The sample storage part formed by the electric conductor of
Contact the electrode on the other end of the
ApplyWill doMicro sample storage device. 6. The micro sample storage device according to claim 5, wherein a plurality of pairs of n-type semiconductors and p-type semiconductors are connected in series, and a plurality of electrical conductors are provided on the storage medium so as to face the respective semiconductor pairs. A micro sample storage device characterized by being provided with. 7.Pretreatment of liquid samples containing particles or chemicals
A pretreatment unit for processing, and a trace amount reducing unit for reducing the amount of the sample,
In the cooling unit that cools the trace amount of trace amount sample,
A transport unit for transporting a small amount of sample and a storage unit for storing the small amount of sample.
Tube section, collection section for reclaiming stored sample, and regeneration
To the post-processing unit that performs post-processing of the sample, the control unit, and the control unit
Each unit has an input / output unit that inputs and outputs information.
Is the above At least cooling, storage, and regeneration of the sample are flat
On the storage medium of The flow path of the miniaturization part is formed by a double tube and the inner tube of the double tube is formed.
The outlet of the liquid sample is installed in the flow path of the outer tube, and the liquid sample flows
Through the outer pipe and the carrier liquid flowing through the center.

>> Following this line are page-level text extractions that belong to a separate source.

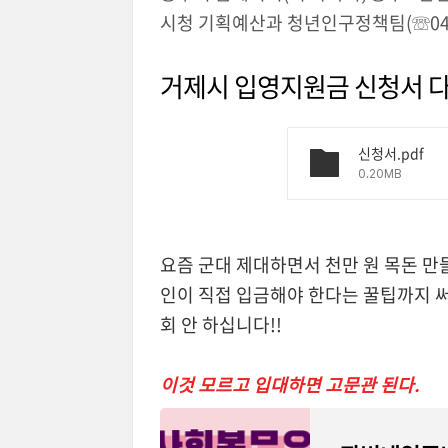
시청 기획예산과 청년인구정책팀(☏043-
거제시 입영지원금 신청서 다
신청서.pdf
0.20MB
요즘 군대 제대하면서 천만 원 목돈 만
인이 직접 입금해야 한다는 꿀팁까지 써
회 안 하십니다!!
이것 모르고 입대하면 고문관 된다.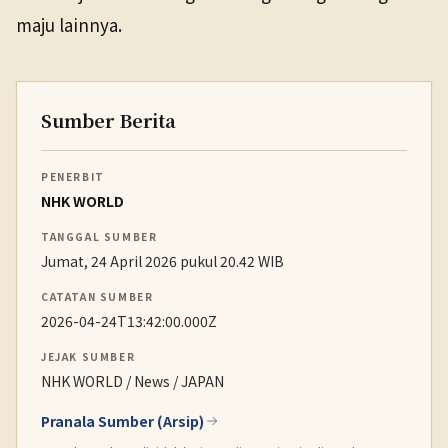
maju lainnya.
Sumber Berita
PENERBIT
NHK WORLD
TANGGAL SUMBER
Jumat, 24 April 2026 pukul 20.42 WIB
CATATAN SUMBER
2026-04-24T13:42:00.000Z
JEJAK SUMBER
NHK WORLD / News / JAPAN
Pranala Sumber (Arsip)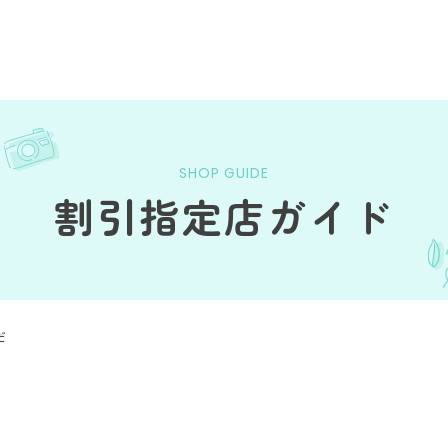
SHOP GUIDE
割引指定店ガイド
だ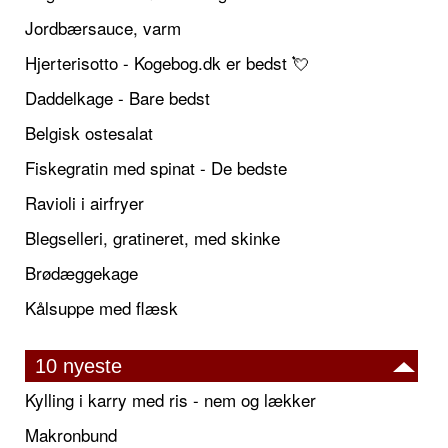
Jordbærsauce, varm
Hjerterisotto - Kogebog.dk er bedst 💘
Daddelkage - Bare bedst
Belgisk ostesalat
Fiskegratin med spinat - De bedste
Ravioli i airfryer
Blegselleri, gratineret, med skinke
Brødæggekage
Kålsuppe med flæsk
10 nyeste
Kylling i karry med ris - nem og lækker
Makronbund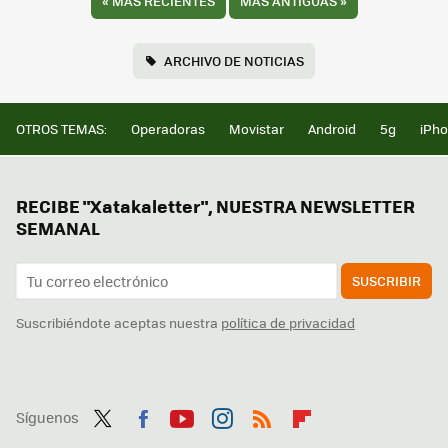
«
MÁS RECIENTES
MÁS ANTIGUAS
»
ARCHIVO DE NOTICIAS
OTROS TEMAS:
Operadoras
Movistar
Android
5g
iPh
RECIBE "Xatakaletter", NUESTRA NEWSLETTER
SEMANAL
SUSCRIBIR
Suscribiéndote aceptas nuestra
política de privacidad
Síguenos
Twit
Fac
You
Inst
RSS
Flip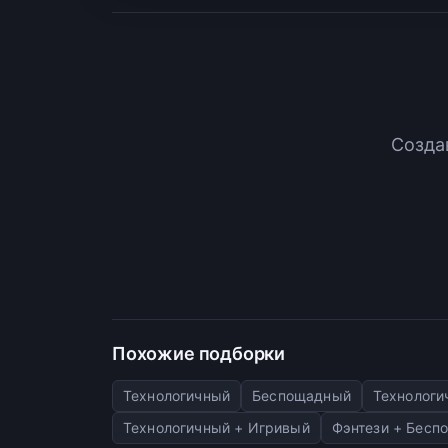
Созда
Похожие подборки
Технологичный
Беспощадный
Технологи
Технологичный + Игривый
Фэнтези + Бесп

A light source for irradiating the liquid sample with light and particles in the liquid sample
A detector for detecting scattered light and fluorescence from the child,
In front of approximately the center between the detector and the storage medium by the detector
The inner tube exposed by penetrating the outer tube is bent to
An opening is provided in the tube at a position facing the storage medium.
Trace sample storage device characterized by. 8. The micro sample storage device according to claim 7 , wherein an elastic member is provided around an opening formed by cutting a bent inner tube, and the elastic member is provided on each side of the elastic member. Providing a support member with great rigidity,
A micro sample storage device, characterized in that inner pipes on the upstream side and the downstream side of the opening are embedded in the respective support members, and expandable and contractible actuators are provided between the respective support members. 9. The micro sample storage device according to claim 7 , wherein a supporting member is provided around an opening formed by cutting a bent inner tube, and the inside of the supporting member is provided with an upstream side of the opening. Each inner pipe on the downstream side is buried, two chambers separated by a diaphragm are provided in the support member above the opening, and the first chamber close to the opening is in contact with the opening and It is filled with a fluid that is not mixed with the liquid sample, and has an expandable actuator inside the second chamber.
A micro sample storage device, characterized in that the end face of the actuator in the expansion / contraction direction is connected to the first chamber via the diaphragm.